REQUIREMENT
For this exercise, repeat exactly the lines below starting at the line holding "index dip: (273, 187)" and ending at the line holding "index pip: (117, 143)", both included, with no extra lines and no pictures.

[Landmark coordinate records]
-*-

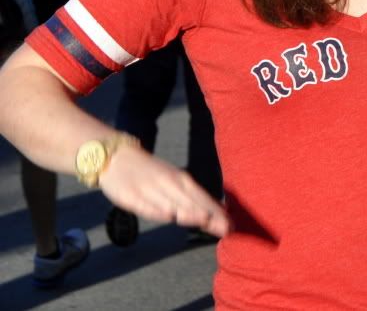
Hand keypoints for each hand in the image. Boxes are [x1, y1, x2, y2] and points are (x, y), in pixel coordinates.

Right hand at [100, 143, 229, 237]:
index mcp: (180, 179)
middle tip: (226, 229)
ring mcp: (150, 189)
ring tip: (206, 220)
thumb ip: (187, 196)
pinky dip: (158, 210)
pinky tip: (169, 216)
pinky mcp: (131, 196)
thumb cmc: (149, 171)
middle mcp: (169, 183)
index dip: (216, 211)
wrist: (117, 155)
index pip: (202, 197)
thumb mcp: (171, 179)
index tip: (231, 226)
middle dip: (210, 216)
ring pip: (172, 203)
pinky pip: (146, 205)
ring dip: (189, 212)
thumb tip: (209, 212)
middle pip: (192, 202)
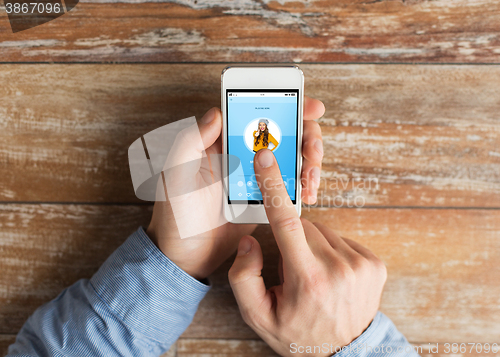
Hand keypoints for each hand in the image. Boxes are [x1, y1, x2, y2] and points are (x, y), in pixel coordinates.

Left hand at [147, 96, 324, 279]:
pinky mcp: (265, 198)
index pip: (255, 114)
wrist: (187, 256)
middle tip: (312, 151)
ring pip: (292, 157)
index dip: (286, 105)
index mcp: (220, 142)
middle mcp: (241, 154)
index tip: (310, 108)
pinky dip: (304, 185)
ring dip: (309, 163)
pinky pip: (290, 184)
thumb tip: (216, 113)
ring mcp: (256, 176)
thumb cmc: (175, 215)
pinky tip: (307, 194)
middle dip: (307, 137)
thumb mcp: (176, 175)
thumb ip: (190, 141)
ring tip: (310, 180)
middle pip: (283, 132)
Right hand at [228, 149, 386, 355]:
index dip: (273, 187)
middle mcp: (339, 267)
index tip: (265, 157)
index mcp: (308, 278)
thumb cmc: (296, 333)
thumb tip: (251, 239)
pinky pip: (341, 239)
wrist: (344, 353)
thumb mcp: (258, 315)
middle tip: (292, 270)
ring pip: (322, 230)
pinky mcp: (375, 263)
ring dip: (311, 244)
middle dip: (292, 240)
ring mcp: (362, 264)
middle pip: (303, 226)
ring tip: (313, 275)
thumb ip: (244, 277)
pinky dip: (330, 249)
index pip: (286, 222)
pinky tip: (329, 272)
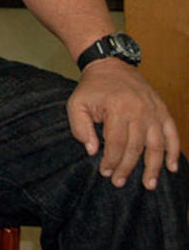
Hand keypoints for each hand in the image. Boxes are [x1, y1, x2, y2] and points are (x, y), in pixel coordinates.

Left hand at [68, 59, 179, 189]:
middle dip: (127, 168)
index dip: (111, 161)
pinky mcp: (162, 110)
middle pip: (136, 147)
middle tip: (119, 182)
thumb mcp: (76, 104)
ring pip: (157, 145)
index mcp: (117, 109)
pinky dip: (174, 152)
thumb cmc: (91, 88)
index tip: (105, 172)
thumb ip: (79, 128)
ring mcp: (154, 111)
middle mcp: (139, 111)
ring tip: (148, 185)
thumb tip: (93, 150)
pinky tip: (171, 167)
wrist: (109, 65)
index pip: (117, 143)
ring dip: (154, 167)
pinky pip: (172, 134)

-*-

ANSWER BELOW
index dip: (273, 187)
middle mcp: (339, 267)
index tip: (265, 157)
index mcp: (308, 278)
thumb cmc: (296, 333)
thumb tip: (251, 239)
pinky pip: (341, 239)
wrist: (344, 353)
thumb mcp: (258, 315)
middle tip: (292, 270)
ring pip: (322, 230)
pinky mcp: (375, 263)
ring dip: (311, 244)
middle dip: (292, 240)
ring mcp: (362, 264)
middle pip: (303, 226)
ring tip: (313, 275)
thumb ip: (244, 277)
pinky dip: (330, 249)
index pip: (286, 222)
pinky tip: (329, 272)
Hand keypoints for each hand in the image. Boxes are [x1, y1, x2, y2] and points are (x, y), in pixel coordinates.

Left hand at [68, 59, 179, 189]:
middle dip: (127, 168)
index dip: (111, 161)
pinky mcp: (162, 110)
middle pip: (136, 147)
middle tip: (119, 182)
thumb mcp: (76, 104)
ring pip: (157, 145)
index mcp: (117, 109)
pinky dip: (174, 152)
thumb cmc: (91, 88)
index tip: (105, 172)
thumb ip: (79, 128)
ring mcp: (154, 111)
middle mcp: (139, 111)
ring tip: (148, 185)
thumb tip: (93, 150)
pinky tip: (171, 167)
wrist: (109, 65)
index pip: (117, 143)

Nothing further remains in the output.